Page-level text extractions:
━━━━━━━━━━━━━━━━━━━━
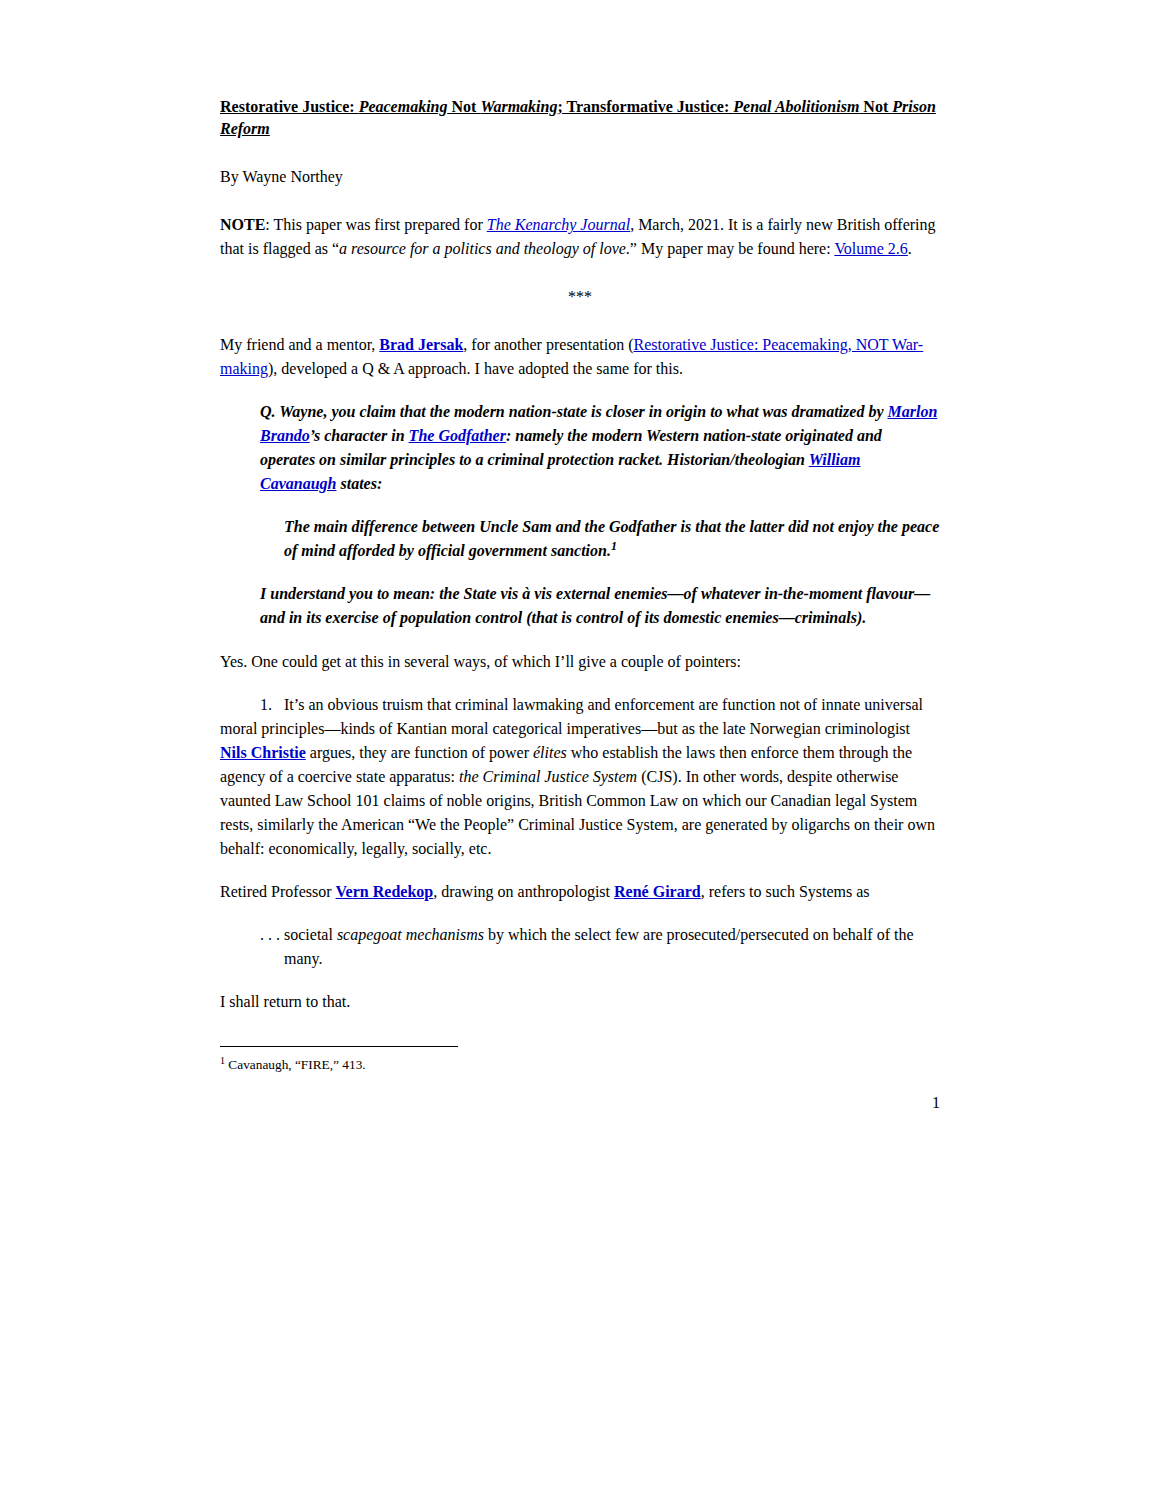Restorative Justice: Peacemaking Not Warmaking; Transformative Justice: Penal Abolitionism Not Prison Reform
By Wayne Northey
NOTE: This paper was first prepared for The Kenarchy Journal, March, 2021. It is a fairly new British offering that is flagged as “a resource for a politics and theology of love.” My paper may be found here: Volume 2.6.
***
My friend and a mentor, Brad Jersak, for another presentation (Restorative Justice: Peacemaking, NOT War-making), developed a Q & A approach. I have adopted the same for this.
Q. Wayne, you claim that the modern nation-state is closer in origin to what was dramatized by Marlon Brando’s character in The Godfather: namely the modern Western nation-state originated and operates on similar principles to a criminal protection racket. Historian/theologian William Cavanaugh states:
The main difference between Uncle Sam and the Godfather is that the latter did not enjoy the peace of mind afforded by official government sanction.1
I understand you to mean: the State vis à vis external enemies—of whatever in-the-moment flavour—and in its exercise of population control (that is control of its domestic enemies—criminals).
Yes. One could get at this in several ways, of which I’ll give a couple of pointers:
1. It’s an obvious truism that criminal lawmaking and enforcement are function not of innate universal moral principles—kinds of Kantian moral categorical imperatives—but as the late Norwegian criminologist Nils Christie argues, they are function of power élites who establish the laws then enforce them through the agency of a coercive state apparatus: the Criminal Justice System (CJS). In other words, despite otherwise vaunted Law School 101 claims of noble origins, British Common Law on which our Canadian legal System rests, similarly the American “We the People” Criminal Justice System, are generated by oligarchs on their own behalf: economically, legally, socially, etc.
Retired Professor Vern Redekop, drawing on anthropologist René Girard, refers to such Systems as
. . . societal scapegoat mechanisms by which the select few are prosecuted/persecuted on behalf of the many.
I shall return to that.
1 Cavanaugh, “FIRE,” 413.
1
━━━━━━━━━━━━━━━━━━━━
The problem: Set down word for word the lines from the opening of the entries above through the line that contains "Q. Wayne, you", and omit every picture.

Answer to the exercise:
Restorative Justice: Peacemaking Not Warmaking; Transformative Justice: Penal Abolitionism Not Prison Reform
By Wayne Northey
NOTE: This paper was first prepared for The Kenarchy Journal, March, 2021. It is a fairly new British offering that is flagged as “a resource for a politics and theology of love.” My paper may be found here: Volume 2.6.
***
My friend and a mentor, Brad Jersak, for another presentation (Restorative Justice: Peacemaking, NOT War-making), developed a Q & A approach. I have adopted the same for this.
Q. Wayne, you claim that the modern nation-state is closer in origin to what was dramatized by Marlon Brando’s character in The Godfather: namely the modern Western nation-state originated and operates on similar principles to a criminal protection racket. Historian/theologian William Cavanaugh states:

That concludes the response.